*What is required:*
The answer must consist solely of the lines from the start of the records through the line containing "X10405902Y-94474682D02*", restated word for word, with no pictures.

++++ Data to examine ++++

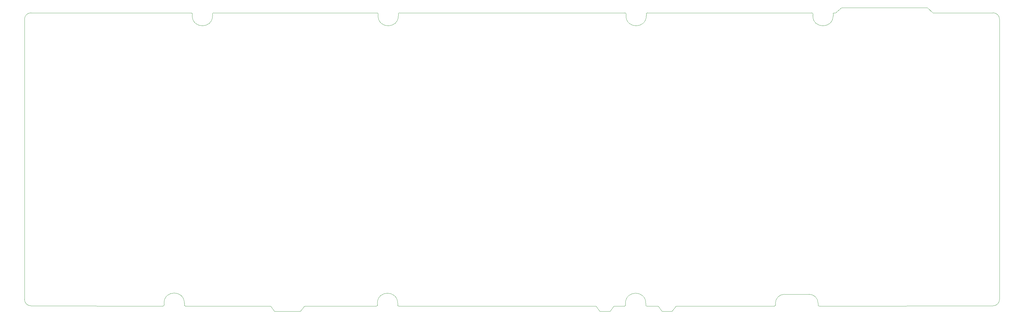
<source format=gbr>
%TF.GenerationSoftware,KiCad,Pcbnew,8.99.0-2641-g1a24c99a2a*%
%TF.CreationDate,2024-10-13T14:08:58+07:00*%
%TF.ProjectId,think65v3,7468696e-6b36-4357-9633-2e6b69636164,rev?*%
%TF.SameCoordinates,Original*%
%TF.FileFunction,Profile,NP*%
%FSLAX46Y46*%
G04 Gerber Fmt 4.6, Leading zero omitted, Abs format (unit mm)*
G04 Created by KiCad (PCBNEW 8.99.0-2641-g1a24c99a2a) date 2024-10-13 14:08:58*
%MOMM*%
%LPD*%
G01*
G04 APERTURE LIST*
%TA.AperFunction,Profile*%
%ADD10C,0.050000*%
%TD*%
G04 APERTURE END LIST*
D10*
X259140000Y-4350000D02*
G75*
G02*
X261140000Y-6350000I1J-1999999D01*
G01*
X261140000Y-92730000D02*
G75*
G02*
X259140000Y-94730000I-1999999J-1D01*
G01*
X-36770000Y-94730000D02*
G75*
G02*
X-38770000Y-92730000I-1J1999999D01*
G01*
X-38770000Y-6360000D02*
G75*
G02*
X-36770000Y-4360000I1999999J1D01*
G01*
X157308907Y-96424682D02*
X156108907Y-94824682D01*
X160408907Y-96424682D02*
X161608907Y-94824682D01*
X69984207Y-4674682D02*
X69984207Y-5249682D01*
X141308907Y-96424682D02*
X142508907Y-94824682D01*
X202566709Y-91153310D02*
G75*
G02*
X205333887Y-93924682I-9J-2767190D01*
G01*
X209957698Y-5249682D02*
G75*
G02*
X203707698Y-5249682I-3125000J0D01*
G01*
X146083907Y-93949682D02*
X146083907Y-94524682D01*
X209957698Y-4674682D02*
G75*
G02*
X210257698Y-4374698I300002J-18D01*
G01*
X192208907Y-94499682D02*
G75*
G02*
X191908907Y-94799707I-300007J-18D01*
G01*
X138208907Y-96424682D02*
X141308907Y-96424682D01*
X46108907Y-96424682D02*
X47308907Y-94824682D01*
X210260030Y-4374682D02*
X210708907Y-4374682D01*
X212533907Y-2799682D02*
X238933907Y-2799682D01*
X69684207Y-4374682D02*
G75*
G02*
X69984218Y-4674682I-7J-300018D01*
G01*
X76234207Y-5249682D02*
G75*
G02*
X69984207Y-5249682I-3125000J0D01*
G01*
X69767932Y-93949682D02*
G75*
G02*
X76017932Y-93949682I3125000J0D01*
G01*
X10405902Y-94474682D02*
X10405902Y-93899682D01*
X152492140Y-5249682D02*
G75*
G02*
X146242140Y-5249682I-3125000J0D01*
G01*
X12533907Y-4374682D02*
G75*
G02*
X12833918Y-4674682I-7J-300018D01*
G01*
X19083907Y-5249682D02*
X19083907Y-4674682D01*
X152492140Y-5249682D02*
X152492140Y-4674682D01*
X205333907Y-94499682D02*
X205333907Y-93924682D01*
X205633907Y-94799682D02*
G75*
G02*
X205333918Y-94499682I-7J299982D01*
G01*
X191908907Y-94799682D02*
X161608907Y-94824682D01*
X19083907Y-4674682D02*
G75*
G02*
X19383907Y-4374707I299993J-18D01*
G01*
X192208907Y-93924682D02*
G75*
G02*
X194980279Y-91157510I2767193J-18D01*
G01*
X145783907Y-94824682D02*
X142508907Y-94824682D01*
X261140000Y-92730000D02*
X261140000Y-6350000D01*
X138208907Y-96424682D02*
X137008907Y-94824682D01*
X152492140Y-4674682D02*
G75*
G02*
X152792140Y-4374640I300060J-18D01*
G01*
X19083907Y-5249682D02*
G75*
G02*
X12833907Y-5249682I-3125000J0D01*
G01*
X12833907Y-4674682D02*
X12833907Y-5249682D01*
X240608907Y-4349682D02*
X259140000Y-4350000D01*
X203407698Y-4374682D02*
G75*
G02*
X203707718Y-4674682I2J-300018D01*
G01*
X76534207Y-4374682D02*
X145942107Y-4374682D01*
X152333907Y-94524682D02*
X152333907Y-93949682D01*
X38108907Y-96424682D02*
X46108907Y-96424682D01*
X259140000Y-94730000D02*
X205633907Y-94799682D01*
X146083907Y-93949682D02*
G75*
G02*
X152333907Y-93949682I3125000J0D01*
G01*
X12533907Y-4374682D02*
X-36770001Y-4360000D01*
X192208907Y-93924682D02*
X192208907Y-94499682D01*
X146242140Y-4674682D02*
X146242140Y-5249682D01*
X38108907Y-96424682D02*
X36908907Y-94824682D01*
X4155902Y-93899682D02*
G75*
G02*
X10405902Y-93899682I3125000J0D01*
G01*
X209957698Y-5249682D02*
X209957698Y-4674682D01*
X210708907Y-4374682D02*
X212533907Y-2799682D01*
X69464034Y-94824682D02*
X47308907Y-94824682D01*
X69684207Y-4374682D02*
X19383907Y-4374682D01*
X202566709Y-91153311D02*
X194980279Y-91157484D01*
X76017932Y-94524682D02*
X76017932Y-93949682D01*
X238933907Y-2799682D02*
X240608907Y-4349682D01*
X152792140Y-4374682D02*
X203407698Y-4374683D01*
X36908907Y-94824682D02*
X10705902Y-94774681D01*
X4155902Y-94474682D02*
G75*
G02*
X3855902Y-94774682I-300002J2D01*
G01*
X145942140Y-4374682D02*
G75*
G02*
X146242118Y-4674682I-40J-300018D01*
G01*
X156108907Y-94824682D02*
X152633907Y-94824682D01*
X76317932Y-94824682D02*
X137008907Y-94824682D01*
X157308907Y-96424682D02*
X160408907Y-96424682D01*
X69767932Y-94524682D02*
G75*
G02*
X69467932Y-94824632I-299932J-18D01*
G01*
X152633907Y-94824682D02*
G75*
G02*
X152333918Y-94524682I-7J299982D01*
G01*
X-38769999Y-6360000D02*
X-38770000Y-92730000D01*
X76234207Y-5249682D02*
X76234207Y-4674682D01*
X203707698Y-4674682D02*
X203707698Y-5249682D01*
X3855902Y-94774676D02*
X-36770000Y-94730000D01*
X76317932Y-94824682D02*
G75*
G02*
X76017918Y-94524682I-32J299982D01*
G01*
X4155902Y-93899682D02*
X4155902Y-94474682D01*
X76234207Y-4674682D02*
G75*
G02*
X76534207Y-4374707I299993J-18D01*
G01*
X69767932Y-93949682D02*
X69767932Y-94524682D01*
X146083907Y-94524682D02*
G75*
G02*
X145783907Y-94824707I-300007J-18D01*
G01*
X10705902Y-94774682D02*
G75*
G02*
X10405918Y-94474682I-2J299982D01*
G01*
M02*

</source>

++++

*Response to this task:*
<source format=gbr>
%TF.GenerationSoftware,KiCad,Pcbnew,8.99.0-2641-g1a24c99a2a*%
%TF.CreationDate,2024-10-13T14:08:58+07:00*%
%TF.ProjectId,think65v3,7468696e-6b36-4357-9633-2e6b69636164,rev?*%
%TF.SameCoordinates,Original*%
%TF.FileFunction,Profile,NP*%
%FSLAX46Y46*%
G04 Gerber Fmt 4.6, Leading zero omitted, Abs format (unit mm)*
G04 Created by KiCad (PCBNEW 8.99.0-2641-g1a24c99a2a) date 2024-10-13 14:08:58*
%MOMM*%
%LPD*%
G01*
G04 APERTURE LIST*
%TA.AperFunction,Profile*%
%ADD10C,0.050000*%
%TD*%
G04 APERTURE END LIST*
D10*
X259140000Y-4350000D02*
G75*
G02*
X261140000Y-6350000I1J-1999999D01*
G01*
X261140000Y-92730000D02*
G75*
G02*
X259140000Y-94730000I-1999999J-1D01*
G01*
X-36770000Y-94730000D02*
G75*
G02*
X-38770000Y-92730000I-1J1999999D01*
G01*
X-38770000Y-6360000D02*
G75*
G02*
X-36770000Y-4360000I1999999J1D01*
G01*
X157308907Y-96424682D02*
X156108907Y-94824682D01*
X160408907Y-96424682D02*
X161608907Y-94824682D01*
X69984207Y-4674682D02*
X69984207Y-5249682D01*
X141308907Y-96424682D02*
X142508907Y-94824682D01*
X202566709Y-91153310D02*
G75*
G02*
X205333887Y-93924682I-9J-2767190D01*
G01*
X209957698Y-5249682D02*
G75*
G02*
X203707698Y-5249682I-3125000J0D01*
G01*
X146083907Y-93949682D02*
X146083907Y-94524682D01*
X209957698Y-4674682D02*
G75*
G02*
X210257698Y-4374698I300002J-18D01*
G01*
X192208907Y-94499682D02*
G75*
G02*
X191908907Y-94799707I-300007J-18D01*
G01*
X138208907Y-96424682D02*
X141308907Y-96424682D01*
X46108907Y-96424682D02*
X47308907Y-94824682D01*
X210260030Y-4374682D02*
X210708907Y-4374682D01*
X212533907Y-2799682D02*
X238933907Y-2799682D01*
X69684207Y-4374682D02*
G75*
G02*
X69984218Y-4674682I-7J-300018D01*
G01*
X76234207Y-5249682D02*
G75*
G02*
X69984207Y-5249682I-3125000J0D01*
G01*
X69767932Y-93949682D02*
G75*
G02*
X76017932Y-93949682I3125000J0D01*
G01*
X10405902Y-94474682D02*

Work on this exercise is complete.